¡E imagina lo fuerte que gritará cuando descubra que ya he puesto nuestro piso compartido a nombre de mi madre! – se jactó Dima, riendo, mientras se abrochaba la camisa.
Elena lo miró con una ceja levantada mientras estaba sentada en el borde de la cama, envuelta en una bata de satén rojo.
—Quizás sea hora de que te mudes, Dima. Prometiste echar a tu esposa del apartamento, pero sigues durmiendo con ella —dijo Elena, sacudiéndose el pelo y encendiendo un cigarrillo.
«Lo solucionaré mañana, lo prometo. Hoy la echaré. De todas formas, ya no tiene ningún derecho.»
Cuando transferí el apartamento a nombre de mi madre, ella ni siquiera se inmutó. Ella confió en mí ciegamente. Ingenuo.»
¿O quizás solo eres un cobarde y ni siquiera sabes cómo divorciarte? Conozco hombres como tú. Les venden sus sueños a las mujeres y terminan de vuelta en el lecho conyugal.
Dima no dijo nada. Él sonrió con suficiencia y salió por la puerta. De camino a casa, repasó mentalmente el escenario.
Él echa a Kata, ella llora, los niños gritan, pero en una hora todo termina. Por la noche es un hombre libre.
Cuando entró en la casa, subió las escaleras con determinación. Metió la llave en la cerradura, pero no tuvo oportunidad de girarla: la puerta se abrió desde dentro.
Kata estaba allí, pálido, pero con una mirada de acero. Junto a ella… estaba su madre.
Dima se quedó congelado.
«¿Mamá? ¿Qué haces aquí?»
«¿Yo? Vine a ver mi apartamento. Es mío, ¿verdad?» – dijo la mujer fríamente.
Kata dio un paso atrás y le entregó una carpeta.
Tenemos un pequeño problema, Dima. Lo que no sabías es que, aunque el apartamento estaba a nombre de tu madre, legalmente se compró durante nuestro matrimonio.
Con dinero compartido. ¿Y adivina qué? Mi abogado tenía mucha curiosidad por saber cómo lograron realizar la transferencia sin mi consentimiento».
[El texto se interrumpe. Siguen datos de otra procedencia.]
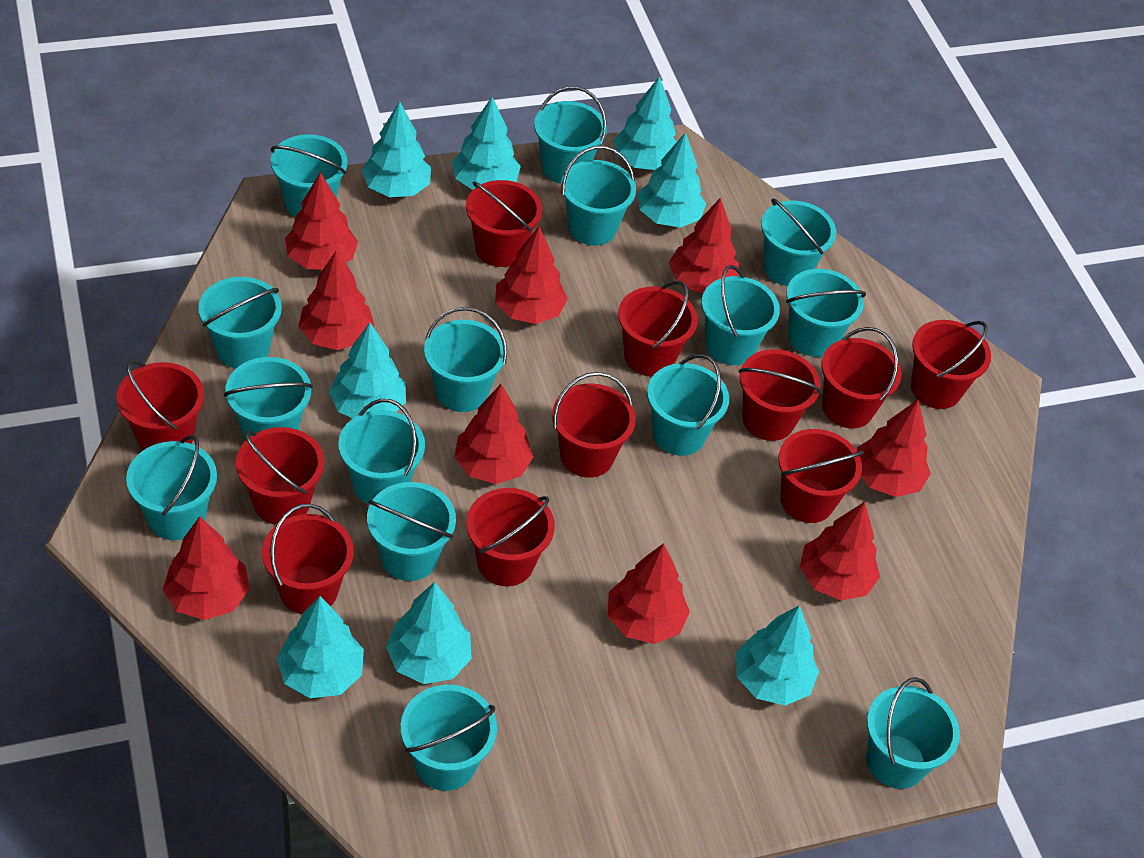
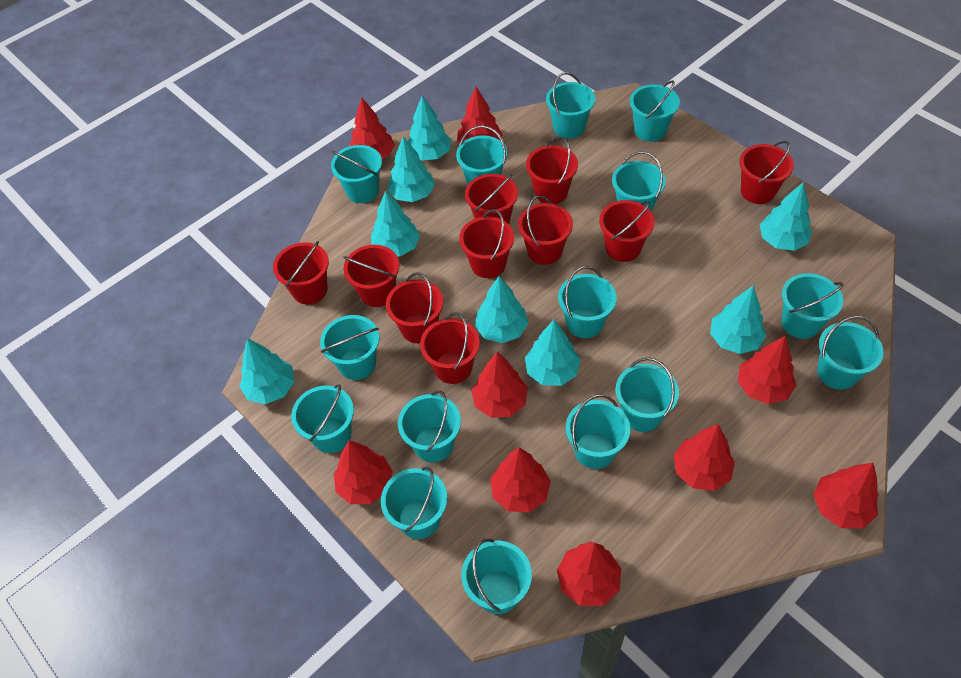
red bucket: 11 -> 10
«¿Qué…? No firmaste nada…»
—Exactamente. Y es precisamente por eso que ahora hay una denuncia penal contra ti. El fraude no caduca tan fácilmente, querida.
Ah, y en caso de que te lo preguntes, tu madre ha aceptado cooperar con nosotros. Ella no quería involucrarse en tu estupidez.»
La madre de Dima suspiró. «Siempre fuiste un niño mimado, Dima. Pensé que algún día crecerías.
¿Y ahora esto? ¿Quieres dejar a tu mujer y a tus hijos en la calle sólo para que se acuesten con alguna amante barata? «Me decepcionaste.»
Dima se quedó sin palabras. Lo único que podía hacer era respirar con dificultad y tratar de comprender cómo el suelo había sido arrancado de debajo de sus pies.
—Ah, sí, una cosa más —dijo Kata, entregándole otro trozo de papel. Orden judicial. A partir de hoy, debes abandonar el apartamento. Los niños se quedan aquí. Conmigo.
La puerta se cerró silenciosamente detrás de él y Dima se quedó solo en el pasillo. La casa parecía silenciosa. Entre las puertas sólo se oía el viento. Nunca se había sentido tan pequeño.